* EXERCISE REQUIREMENTS
Please give back only the lines below from the one containing "left ear: (904, 1439)" to the one containing "left hip: (898, 1677)", each repeated word for word, both ends included.

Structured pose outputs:
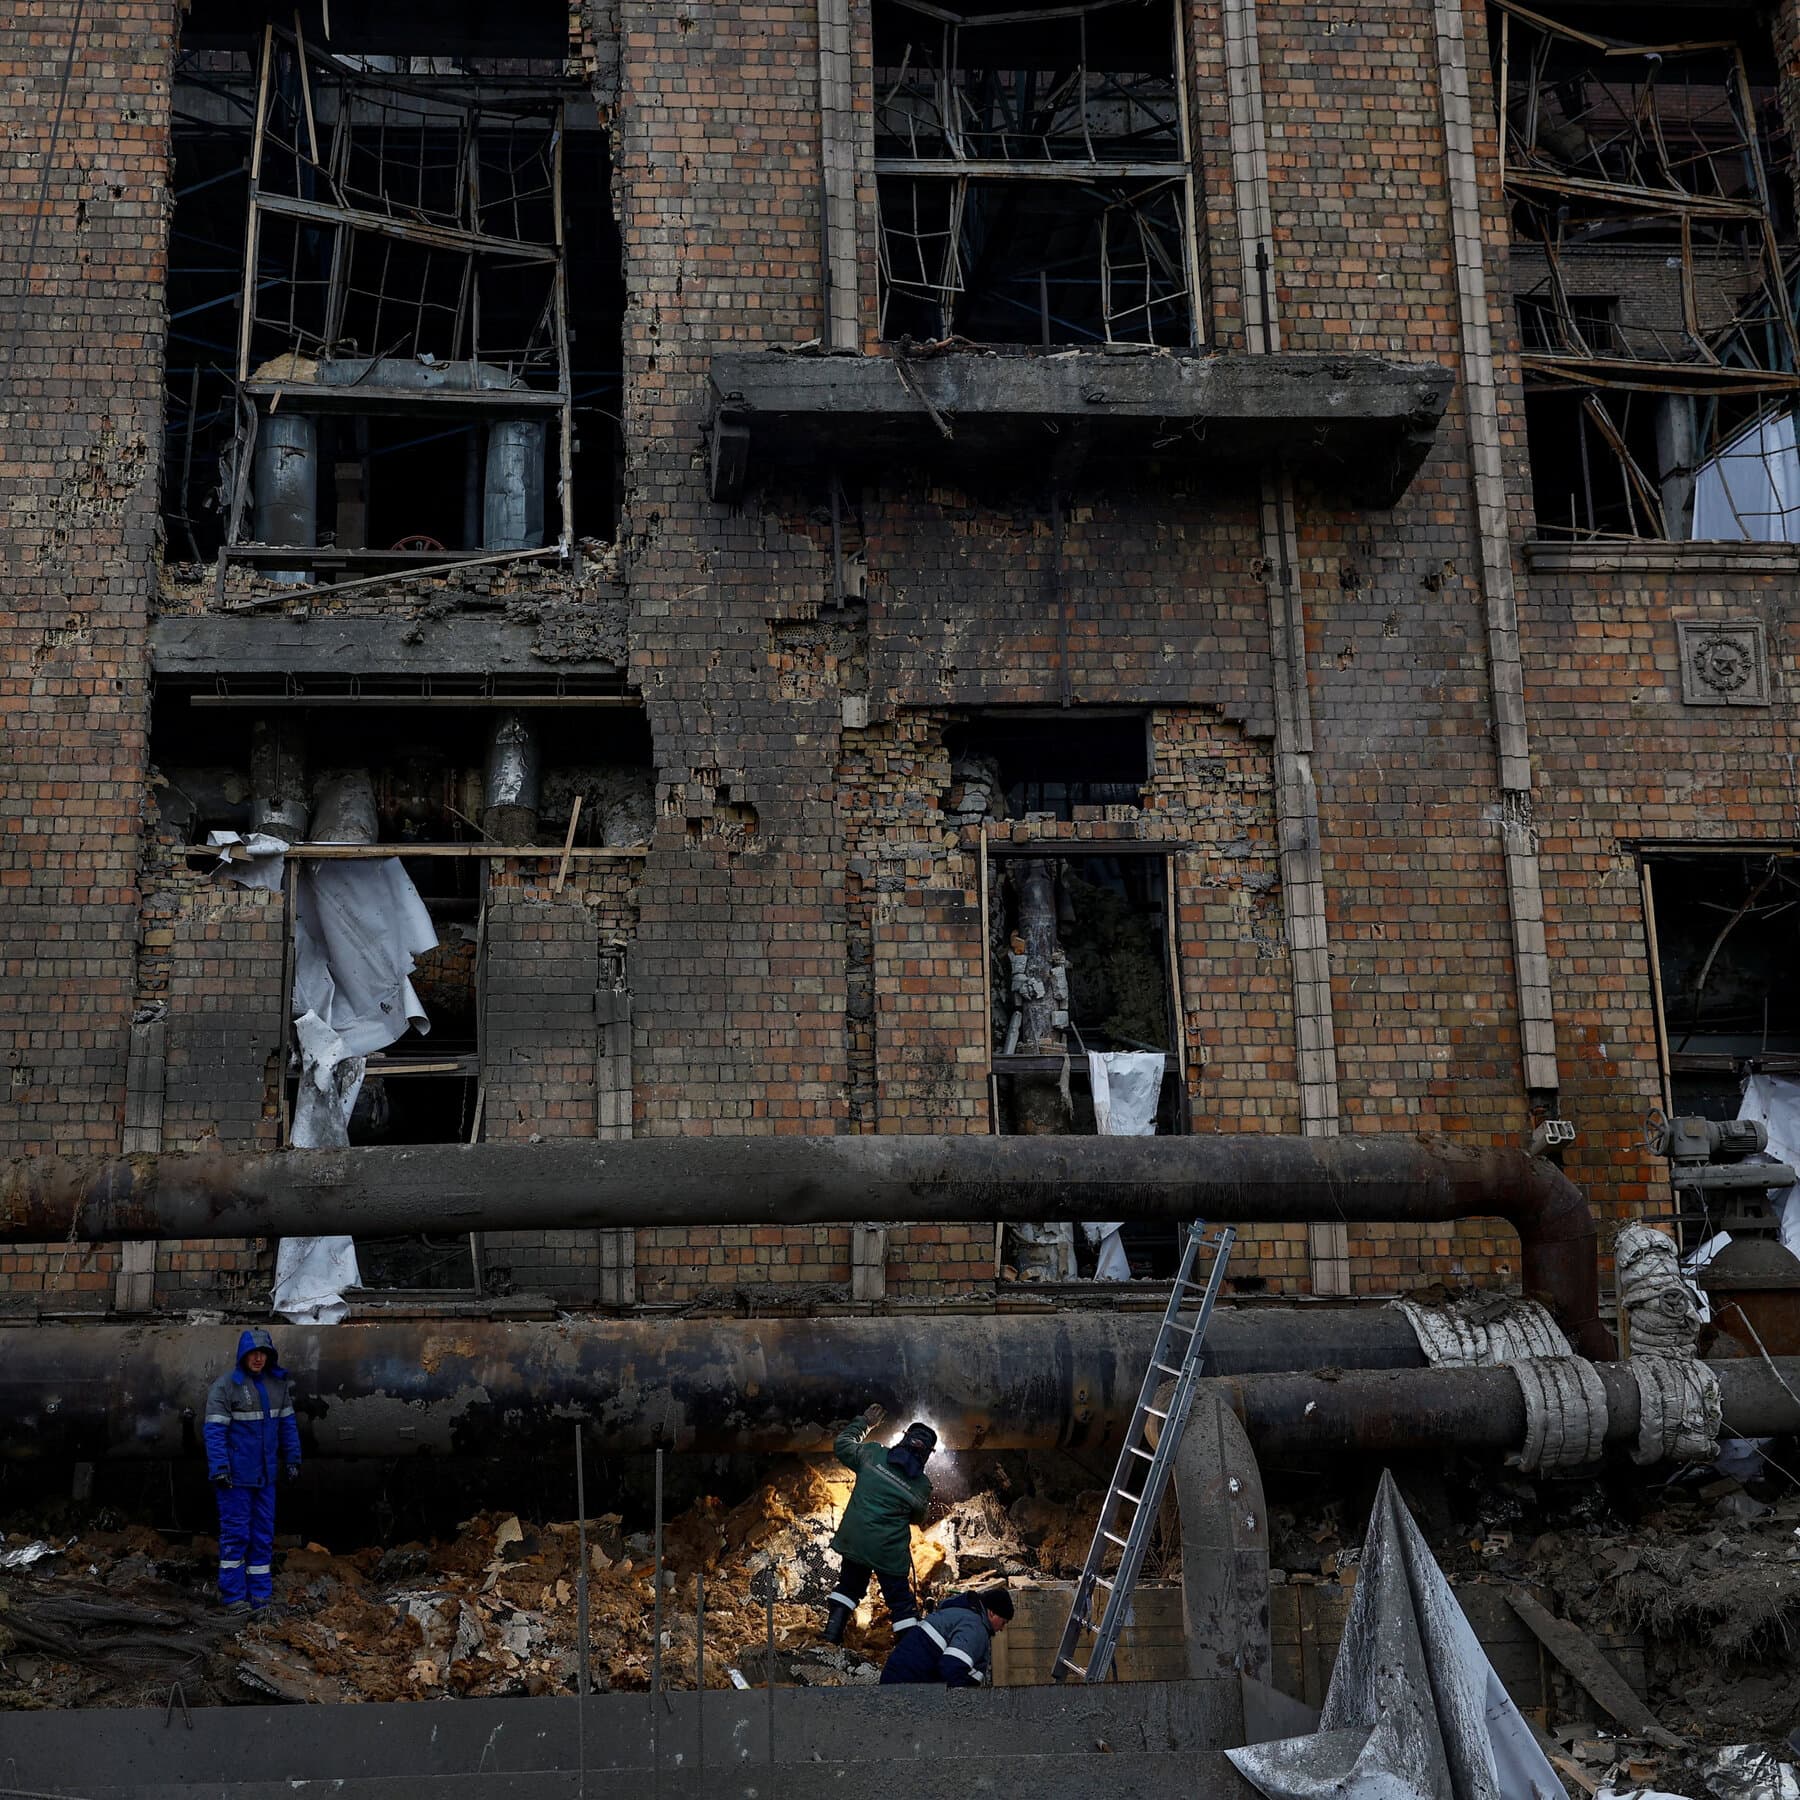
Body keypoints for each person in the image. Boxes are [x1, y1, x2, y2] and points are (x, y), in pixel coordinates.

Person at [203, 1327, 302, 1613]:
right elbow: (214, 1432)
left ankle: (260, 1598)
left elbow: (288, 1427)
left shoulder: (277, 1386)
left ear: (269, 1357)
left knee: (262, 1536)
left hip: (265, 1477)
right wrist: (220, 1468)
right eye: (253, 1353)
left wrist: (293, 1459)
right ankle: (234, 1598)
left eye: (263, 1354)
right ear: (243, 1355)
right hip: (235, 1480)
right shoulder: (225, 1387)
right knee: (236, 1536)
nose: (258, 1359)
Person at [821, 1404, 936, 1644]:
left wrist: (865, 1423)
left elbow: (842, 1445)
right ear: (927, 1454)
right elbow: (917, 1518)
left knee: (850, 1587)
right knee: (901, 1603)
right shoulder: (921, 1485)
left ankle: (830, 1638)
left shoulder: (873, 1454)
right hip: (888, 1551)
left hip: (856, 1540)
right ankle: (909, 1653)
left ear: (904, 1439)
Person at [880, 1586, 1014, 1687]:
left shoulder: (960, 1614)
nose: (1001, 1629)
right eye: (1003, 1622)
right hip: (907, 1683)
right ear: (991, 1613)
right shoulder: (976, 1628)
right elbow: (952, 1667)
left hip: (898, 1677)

==

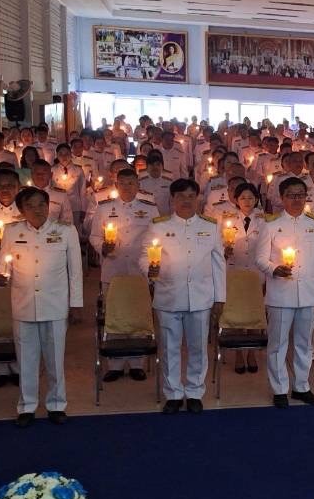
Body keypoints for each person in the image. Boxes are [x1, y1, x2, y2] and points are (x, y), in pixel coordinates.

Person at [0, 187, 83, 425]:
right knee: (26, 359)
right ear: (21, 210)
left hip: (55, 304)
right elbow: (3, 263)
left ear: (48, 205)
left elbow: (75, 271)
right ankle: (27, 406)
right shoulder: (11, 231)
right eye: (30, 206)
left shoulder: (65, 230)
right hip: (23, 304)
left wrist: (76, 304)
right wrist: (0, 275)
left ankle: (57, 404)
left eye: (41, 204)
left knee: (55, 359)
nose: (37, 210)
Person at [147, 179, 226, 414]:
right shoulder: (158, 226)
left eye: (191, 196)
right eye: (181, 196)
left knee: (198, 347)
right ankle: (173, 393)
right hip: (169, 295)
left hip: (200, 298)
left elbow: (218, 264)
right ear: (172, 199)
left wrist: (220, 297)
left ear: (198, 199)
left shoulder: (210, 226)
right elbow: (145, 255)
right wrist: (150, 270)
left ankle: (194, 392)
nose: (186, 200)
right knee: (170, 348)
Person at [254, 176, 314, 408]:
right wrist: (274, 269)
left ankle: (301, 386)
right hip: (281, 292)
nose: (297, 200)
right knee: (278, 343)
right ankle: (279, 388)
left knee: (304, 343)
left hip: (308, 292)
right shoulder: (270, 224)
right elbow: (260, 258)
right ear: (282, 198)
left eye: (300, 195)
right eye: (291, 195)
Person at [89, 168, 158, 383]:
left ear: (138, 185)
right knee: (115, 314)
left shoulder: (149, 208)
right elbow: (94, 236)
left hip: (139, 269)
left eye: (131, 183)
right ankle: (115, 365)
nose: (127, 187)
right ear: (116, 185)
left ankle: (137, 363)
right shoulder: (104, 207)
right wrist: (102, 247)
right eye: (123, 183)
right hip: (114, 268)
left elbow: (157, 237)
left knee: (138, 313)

* RESULT FOR THIS EXERCISE
left ear: (904, 1439)
Person at [880, 1586, 1014, 1687]:
left shoulder: (960, 1614)
nose: (1001, 1629)
right eye: (1003, 1622)
right hip: (907, 1683)
right ear: (991, 1613)
right shoulder: (976, 1628)
right elbow: (952, 1667)
left hip: (898, 1677)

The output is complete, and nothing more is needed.